Dr. Hélène Boulanger wird für ein weiteres Jahr die Präsidentschaft des Verwaltungsrats der Universität der Großregion (UniGR) innehaben. Ihre Wiederwahl fand am 16. Januar 2026 statt und spiegelt das Vertrauen wider, das die Partnerhochschulen in ihr Engagement und die erfolgreiche Zusammenarbeit setzen. Damit bleibt Boulanger an der Spitze einer Institution, die sich durch ihre interdisziplinäre Ausrichtung und gemeinschaftlichen Ressourcen der sieben Mitgliedshochschulen auszeichnet.

Im Rahmen der letzten Sitzung des Verwaltungsrats, die in der Universität Luxemburg stattfand, wurden bedeutende gemeinsame Initiativen und zukünftige Überlegungen erörtert. Die Universität der Großregion verfolgt das Ziel, lokal zugeschnittene Kooperationsansätze zu entwickeln und eine einheitliche Ausrichtung im Verbund zu schaffen. Neue Kooperationen sollen insbesondere durch groß angelegte Forschungsprojekte sowie die Bündelung von Expertise aus den beteiligten Hochschulen gefördert werden.

Fokus auf Vernetzung und Interdisziplinarität

Ein wichtiger Aspekt der zukünftigen Strategie ist die Vernetzung von Nachwuchswissenschaftler*innen. Hierzu wird die Veranstaltungsreihe “ECHO” ins Leben gerufen, die den Austausch und die Zusammenarbeit zwischen jungen Forschenden unterstützt. Prof. Dr. Ludger Santen, Präsident der Universität des Saarlandes, wurde während dieser Sitzung zum neuen Vizepräsidenten der UniGR gewählt und tritt damit die Nachfolge von Prof. Dr. Jens Kreisel, dem Rektor der Universität Luxemburg, an. Kreisel wurde für sein Engagement in den letzten zwei Jahren gewürdigt.

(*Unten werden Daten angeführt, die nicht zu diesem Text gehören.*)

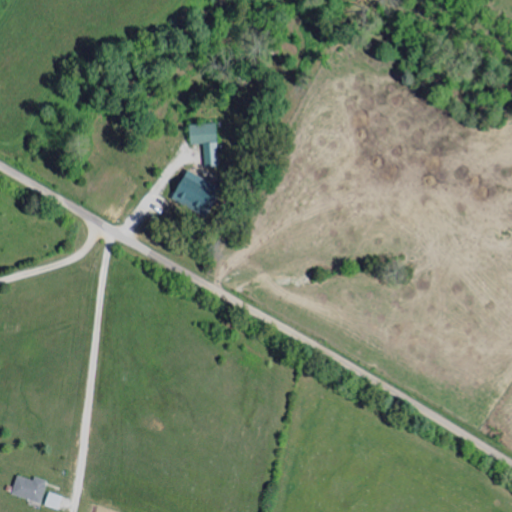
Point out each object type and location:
road: (60, 266)
road: (256, 314)
road: (92, 371)
building: (32, 488)
building: (55, 501)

Die Verwaltungsratssitzung diente darüber hinaus als Plattform für den Austausch über die Herausforderungen, die die Hochschullandschaft derzeit verunsichern. Es wurden zentrale Themen diskutiert, zu denen die Wissenschaftsvermittlung, die Wissenschaftsfreiheit und die Wettbewerbsfähigkeit europäischer Wissenschaftsstandorte gehörten. Die UniGR-Partnerschaft bietet damit einen wertvollen Rahmen für den grenzüberschreitenden Dialog und die Erörterung kritischer Fragen in der akademischen Gemeinschaft.

Zukunftsthemen der UniGR

Die Verwaltungsratsmitglieder identifizierten zudem zentrale Zukunftsthemen, die für die strategische Ausrichtung der UniGR entscheidend sind. Dazu zählen Wasserstofftechnologie, Quantentechnologie, Psychologie und Gesundheit sowie Digital Humanities. Hélène Boulanger wird in ihrer zukünftigen Amtszeit die Stärken der UniGR weiter hervorheben und darauf hinarbeiten, die grenzüberschreitende Zusammenarbeit weiter zu intensivieren.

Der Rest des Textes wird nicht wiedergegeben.